What you can steal: If you have a large team, a photo collage or mosaic layout creates a powerful sense of community that a grid of isolated headshots never can.
5. Humaan — Animated GIFs and Genuine Personality
Every profile at Humaan uses an animated GIF instead of a static photo, paired with short, witty bios. It’s immediately memorable and perfectly represents their creative, playful brand.
What you can steal: Think about what visual treatment would feel authentic to your brand personality. A law firm should not copy Humaan — but a creative agency absolutely should consider something similarly bold.
Common Mistakes That Ruin Team Pages (Avoid These)
I’ve seen hundreds of WordPress team pages, and the same problems keep appearing. Here’s what to avoid:
❌ Using stock photos instead of real ones. Visitors detect stock photos instantly. Real photos — even imperfect ones — build more trust than the most polished stock images. No exceptions.
❌ Writing bios that sound like a job listing. “Dynamic professional with a passion for excellence” is meaningless. Write bios that sound like a real person wrote them about a real person they actually like.
❌ Never updating the page. Nothing hurts credibility faster than a team page that still shows people who left two years ago, or is missing half the current team. Review it every three months.
❌ Making bios wildly different lengths. If one person has 20 words and another has 200, the page looks uneven and rushed. Agree on a length (50–70 words works well) and make everyone stick to it.
❌ Forgetting mobile. A large portion of your visitors are on phones. If your 4-column grid looks terrible on mobile, that’s a real credibility problem. Always test on actual devices.
❌ No call-to-action at the end. Your team page is not just an informational page — it’s part of your conversion funnel. Always give visitors a clear next step after they’ve finished reading.

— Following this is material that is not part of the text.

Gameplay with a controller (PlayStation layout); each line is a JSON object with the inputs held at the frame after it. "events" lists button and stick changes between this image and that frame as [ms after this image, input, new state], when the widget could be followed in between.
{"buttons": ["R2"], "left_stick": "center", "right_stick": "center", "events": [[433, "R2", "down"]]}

❌ Skipping image compression. A team page with 15 uncompressed headshots can easily be 10MB+ and load in 8+ seconds. Use TinyPNG or ShortPixel to compress every image before uploading.
SEO Tips for Your WordPress Team Page
Most people skip this section entirely — which means following these tips puts you ahead of the majority of your competitors.
Use a keyword-rich title and H1. Something like “Meet the [Company Name] Team — The People Behind [What You Do]” works naturally and includes relevant search terms.
Write unique bio content for every person. Google values non-repetitive, unique content on a page. Don’t use the same bio structure for all 10 team members.
Add alt text to every image. Format: “[Full Name], [Job Title] at [Company Name].” This helps screen readers, improves accessibility, and gives search engines useful context.
Implement Person schema markup. The Person schema type on Schema.org tells Google exactly who each person is — their name, role, employer, and social profiles. This can help team members appear in Google’s knowledge graph.
Link internally from your team page. Connect to blog posts written by your team members, your about page, service pages, and contact page. A well-linked team page distributes authority across your site and gives visitors logical next steps.
Compress and properly size all photos. Target file sizes under 100KB per image. Slow-loading pages hurt both user experience and search rankings.
Final Word: Your Team Page Is Worth the Effort
Here’s what it comes down to: a meet the team page in WordPress is one of the highest-trust pages you can have on your site. It’s the page that turns strangers into people who feel like they already know you — and people who know you are far more likely to buy from you.
You don’t need a fancy design or a professional photographer to make it work. Start with real photos, write honest bios that sound like real people wrote them, add a clear call-to-action, and get it live.
The worst team page is the one that doesn’t exist yet.